1987 legte Luigi Snozzi den Plan für eine Neugestaltung des Regierungsviertels in Vaduz vor: Ein Landtagsgebäude sollte sich dem Regierungsgebäude beigesellen, hinterfangen von einer geschwungenen Häusermauer am Fusse des Schlossbergs. Aber das Stimmvolk lehnte den Entwurf 1993 ab.
Das neue Projekt für ein Landtagsgebäude basiert auf dem einst von Snozzi vorgeschlagenen Standort und setzt die Neugestaltung des Ortszentrums von Vaduz fort, die 2000 mit der Eröffnung des Kunstmuseums ein erstes bauliches Resultat fand.
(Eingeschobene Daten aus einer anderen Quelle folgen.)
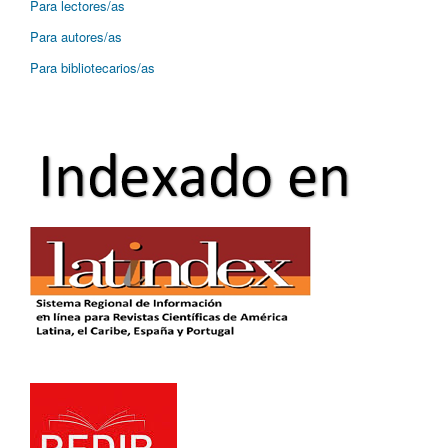
Para lectores/as
Para autores/as
Para bibliotecarios/as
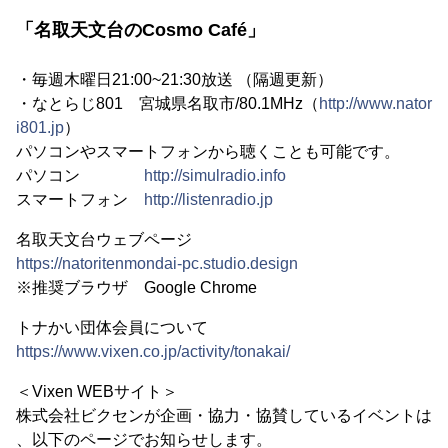
「名取天文台のCosmo Café」
・毎週木曜日21:00~21:30放送 （隔週更新）
・なとらじ801 宮城県名取市/80.1MHz（
http://www.nator
i801.jp
）
パソコンやスマートフォンから聴くことも可能です。
パソコン
http://simulradio.info
スマートフォン
http://listenradio.jp
名取天文台ウェブページ
https://natoritenmondai-pc.studio.design
※推奨ブラウザ Google Chrome
トナかい団体会員について
https://www.vixen.co.jp/activity/tonakai/
＜Vixen WEBサイト＞
株式会社ビクセンが企画・協力・協賛しているイベントは
、以下のページでお知らせします。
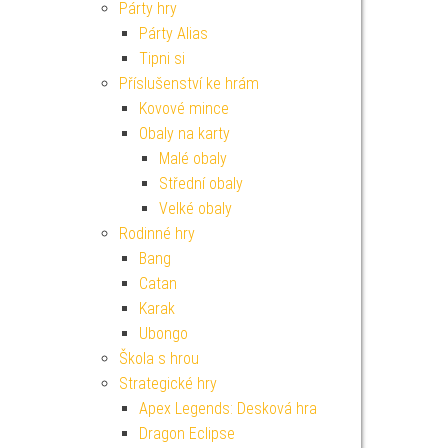
Párty hry
Párty Alias
Tipni si
Příslušenství ke hrám
Kovové mince
Obaly na karty
Malé obaly
Střední obaly
Velké obaly
Rodinné hry
Bang
Catan
Karak
Ubongo
Škola s hrou
Strategické hry
Apex Legends: Desková hra
Dragon Eclipse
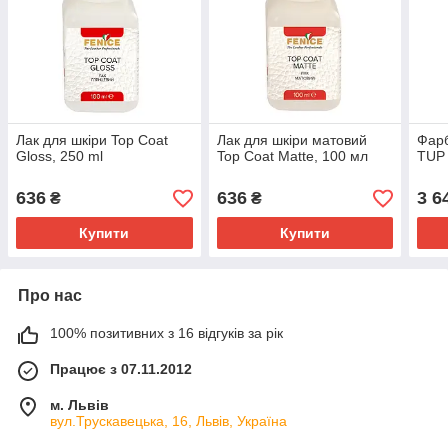
Лак для шкіри Top Coat
Лак для шкіри матовий
Фарб
Gloss, 250 ml
Top Coat Matte, 100 мл
TUP 
636
636
3 6
₴
₴
Купити
Купити
Про нас
100% позитивних з 16 відгуків за рік
Працює з 07.11.2012
м. Львів
вул.Трускавецька, 16, Львів, Україна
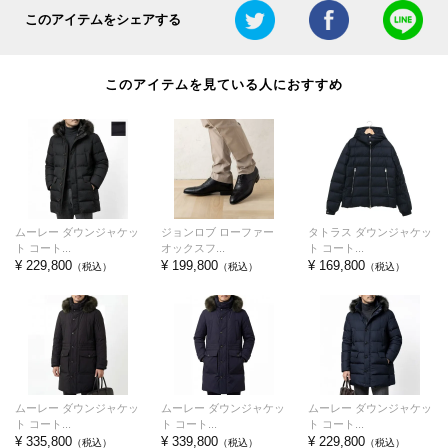
このアイテムをシェアする
このアイテムを見ている人におすすめ
ムーレー ダウンジャケッ
ジョンロブ ローファー
タトラス ダウンジャケッ
ト コート...
オックスフ...
ト コート...
¥ 229,800
¥ 199,800
¥ 169,800
（税込）
（税込）
（税込）
ムーレー ダウンジャケッ
ムーレー ダウンジャケッ
ムーレー ダウンジャケッ
ト コート...
ト コート...
ト コート...
¥ 335,800
¥ 339,800
¥ 229,800
（税込）
（税込）
（税込）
Zwischen Landesmuseum und Verweserhaus im Norden sowie Regierungsgebäude im Süden steht der Neubau als mächtiger Solitär, der den vorgelagerten, ebenfalls neu gestalteten Staatsplatz dominiert. Konzipiert ist das Landtagsgebäude als mächtiges orthogonales Volumen, das über einem offenen Erd- und Erschliessungsgeschoss schwebt. Gläserne Kuben scheinen den massiven Baukörper zu tragen, während raumhaltige Stützen in Form von Lift-, Treppen- und Sanitärkernen im Innern die Lasten übernehmen. Das Konzept erinnert an das Piloti-System der Moderne ebenso wie an den traditionellen Bautyp des Rathauses mit freiem Erdgeschoss. Die optische Transparenz des Erdgeschosses akzentuiert die Blickbeziehung zwischen dem Staatsplatz und dem bewaldeten Hang hinter dem Neubau.
Vom verglasten Eingangsbereich mit Garderobe und Hauswartsloge im Erdgeschoss gelangt man über eine grosszügige Treppe zum Landtagssaal im ersten Obergeschoss, der sich zum Platz hin orientiert und umgeben ist von einer Foyerzone im Norden und dem Bereich des Wandelgangs im Osten, von wo aus der Blick auf den Wald fällt. Über dem Landtagssaal befinden sich im zweiten Obergeschoss die Fraktions- und Sitzungsräume, zuoberst schliesslich Bibliothek und Büros.
Konstruktiv besteht das Gebäude aus einem in Ortbeton gegossenen Tragwerk, das mit Erschliessungskernen ausgesteift ist. Die Aussenhaut bildet eine zweite Betonschale, welche durch eine Sequenz von mit unterschiedlichen Sandzusätzen eingefärbten, geschosshohen Feldern geprägt ist. Die Felder lassen die einzelnen Betonieretappen erkennen, verweisen aber auch auf die dahinter befindlichen Raumeinheiten. Durch eine Sandstrahl-Behandlung in unterschiedlicher Intensität wird die Oberfläche weiter differenziert.